**Action item**. All lines between the one holding "Brennende Haut ist" and the end of the material below, both ends included, should be restated exactly.

**The data**.
-=-=-

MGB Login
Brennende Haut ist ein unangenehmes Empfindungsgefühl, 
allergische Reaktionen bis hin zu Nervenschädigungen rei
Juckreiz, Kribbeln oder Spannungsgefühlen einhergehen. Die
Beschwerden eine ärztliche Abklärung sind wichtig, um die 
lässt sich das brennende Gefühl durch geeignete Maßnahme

-=-=-

**The completed task**.
Brennende Haut ist ein unangenehmes Empfindungsgefühl, 
allergische Reaktionen bis hin zu Nervenschädigungen rei
Juckreiz, Kribbeln oder Spannungsgefühlen einhergehen. Die
Beschwerden eine ärztliche Abklärung sind wichtig, um die 
lässt sich das brennende Gefühl durch geeignete Maßnahme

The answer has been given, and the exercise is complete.